I continue to be baffled by an affliction that seems to worsen with age. It can be summed up as the mind hindering what the body already knows.
Intense concentration should, in theory, improve a human's ability to perfect something, but it seems more and more now if I want to screw something up, the easiest way is to concentrate as I'm doing it.
This could easily be an indicator of my intelligence - i.e. not high enough to do the thinking and the doing at the same time.
Some examples:
- Guitar. Playing a fairly new song from memory; just the chords. If I concentrate, i'll end up stopping wondering where I am, or fretting the wrong fret because i'm trying to remember what comes next, even though my hand has already gone roughly where it needs to go, so I must know the next position, but it doesn't stop my mind from desperately trying to work it out, ruining my hand's good work by, I suppose, making me hesitate before then over/under-compensating.

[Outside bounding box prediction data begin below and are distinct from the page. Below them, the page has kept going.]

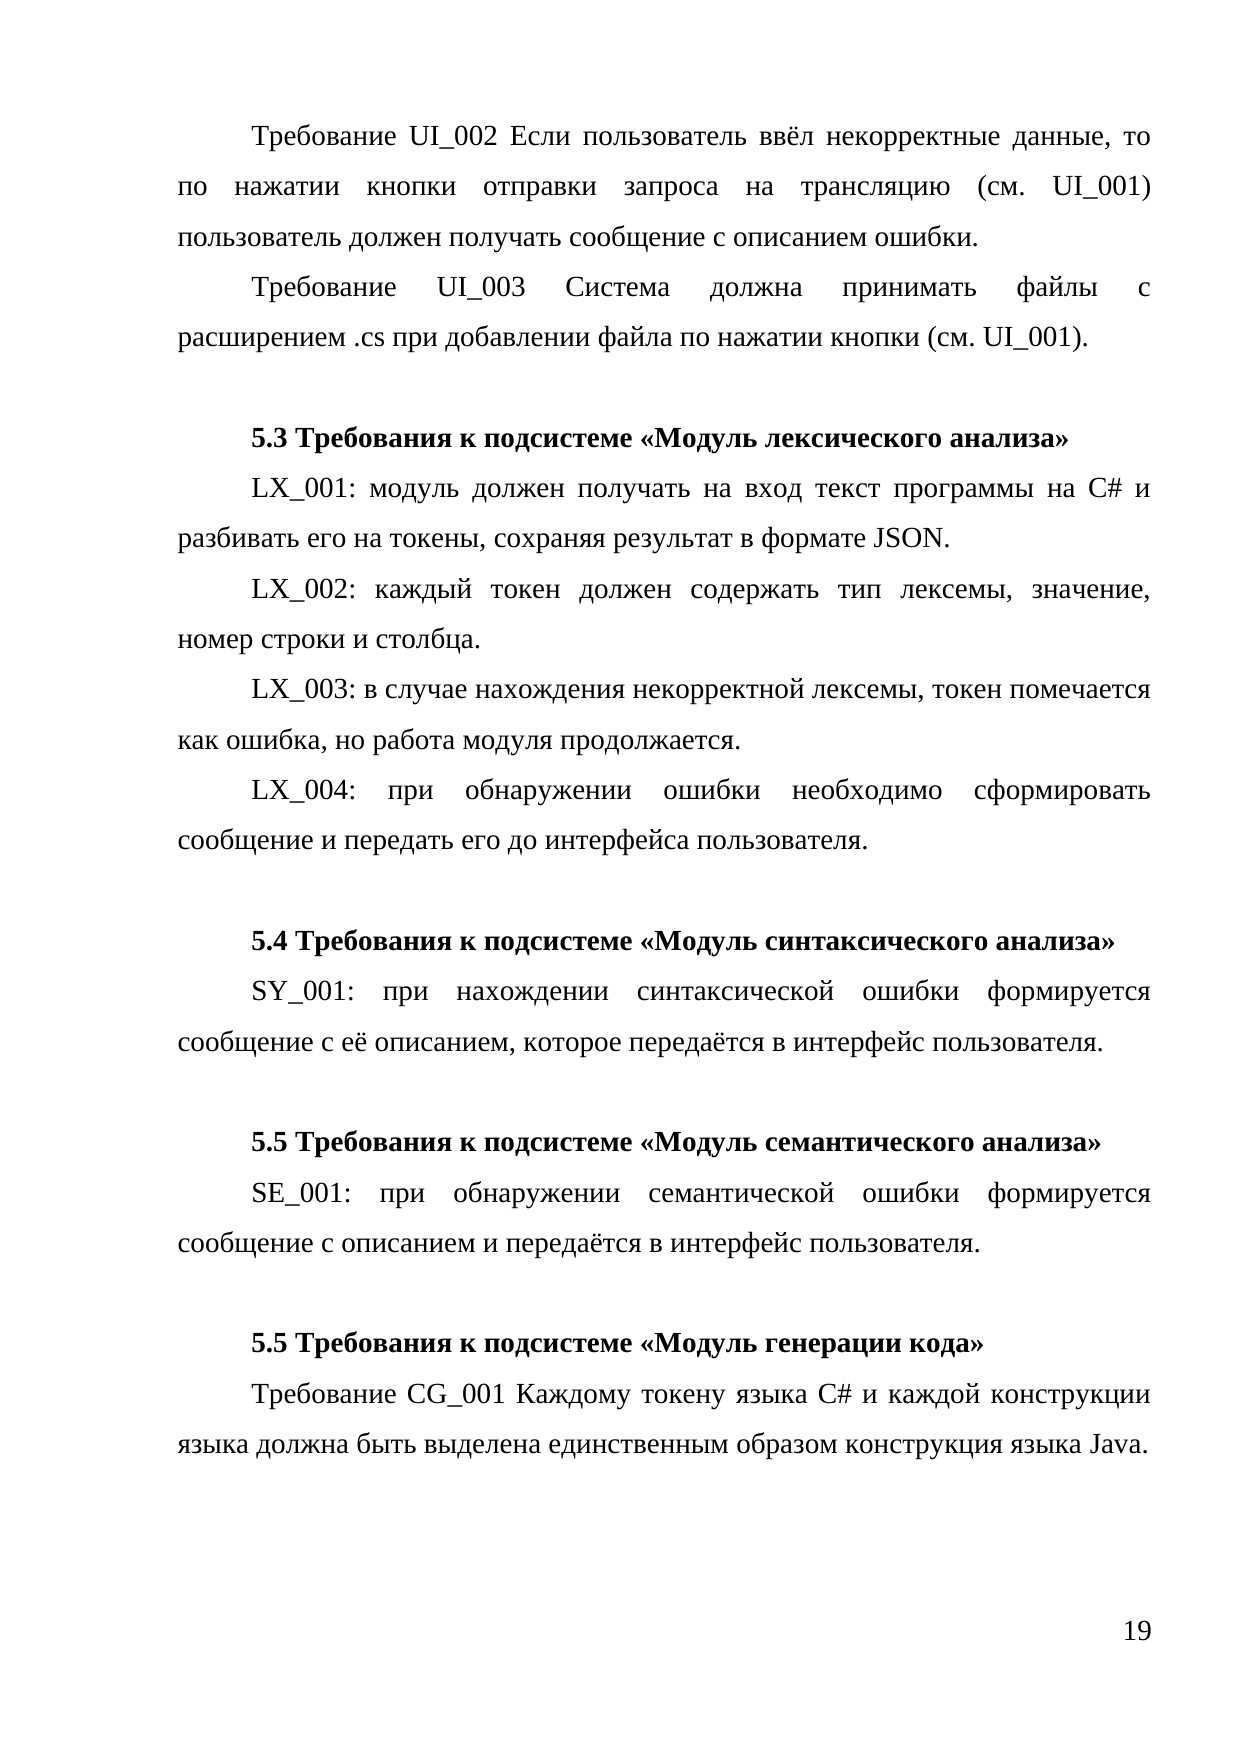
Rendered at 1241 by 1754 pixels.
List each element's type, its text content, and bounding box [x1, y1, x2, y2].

text SE_001: при обнаружении семантической ошибки формируется сообщение с описанием и передаётся в интерфейс пользователя. [177, 1175, 1152, 1258]
subtitle Требования к подсистеме «Модуль генерации кода» [177, 1326, 1152, 1359]
subtitle Требования к подсистеме «Модуль лексического анализа» [177, 420, 1152, 453]
text Требование UI_003 Система должна принимать файлы с расширением .cs при добавлении файла по нажатии кнопки (см. UI_001). [177, 269, 1152, 353]
text LX_001: модуль должен получать на вход текст программы на C# и разбивать его на токены, сохраняя результат в формате JSON. [177, 470, 1152, 554]
text Требование CG_001 Каждому токену языка С# и каждой конструкции языка должна быть выделена единственным образом конструкция языка Java. [177, 1376, 1152, 1460]
subtitle 5.5 Требования к подсистеме «Модуль семантического анализа» [177, 1124, 1152, 1158]
text SY_001: при нахождении синтаксической ошибки формируется сообщение с её описанием, которое передаётся в интерфейс пользователя. [177, 973, 1152, 1057]
text LX_002: каждый токен должен содержать тип лексемы, значение, номер строки и столбца. [177, 571, 1152, 655]
subtitle Требования к подсистеме «Модуль синтаксического анализа» [177, 923, 1152, 957]
text LX_003: в случае нахождения некорректной лексемы, токен помечается как ошибка, но работа модуля продолжается. [177, 672, 1152, 755]
text LX_004: при обнаружении ошибки необходимо сформировать сообщение и передать его до интерфейса пользователя. [177, 772, 1152, 856]
text Требование UI_002 Если пользователь ввёл некорректные данные, то по нажатии кнопки отправки запроса на трансляцию (см. UI_001) пользователь должен получать сообщение с описанием ошибки. [177, 118, 1152, 252]
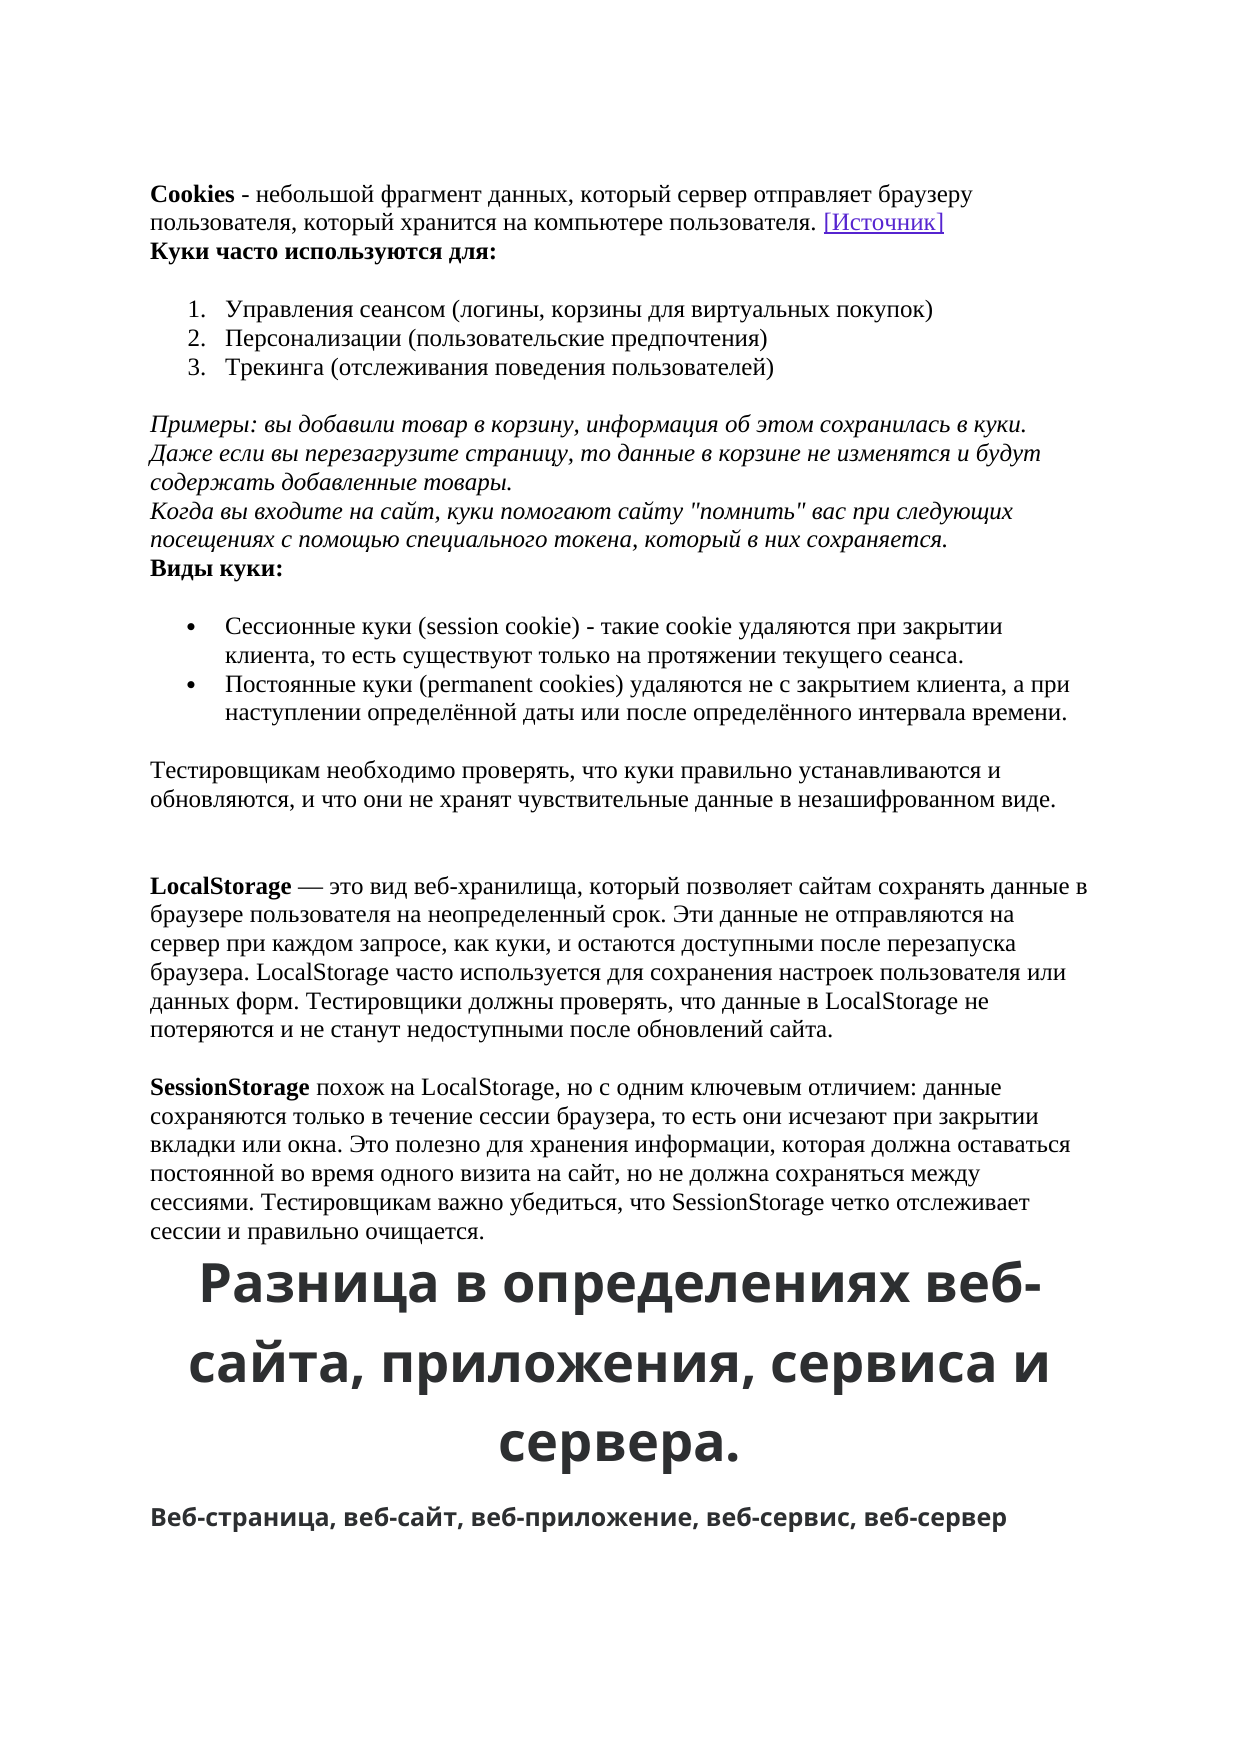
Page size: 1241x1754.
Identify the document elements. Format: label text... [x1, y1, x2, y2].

- Typing. Like most technical children of the 80's, I can type in a non-standard way that leads to amazement in older generations, but, as I continue this sentence and really try hard to concentrate on what i'm typing I will be sure to make some errors... On looking up I actually didn't make any this time, but you get the point.
- Walking straight when drunk.
- Walking on a narrow beam.
- Carrying a full glass evenly to avoid spilling any of the drink.
- Kicking a ball accurately... the list is probably endless.
I'm really not describing anything unique to me here. What I could use though is a tried and tested method for either convincing my mind to help me rather than hinder me, or at very least to leave my body alone to get on with it. Is this what the drug culture of the artistic world is all about?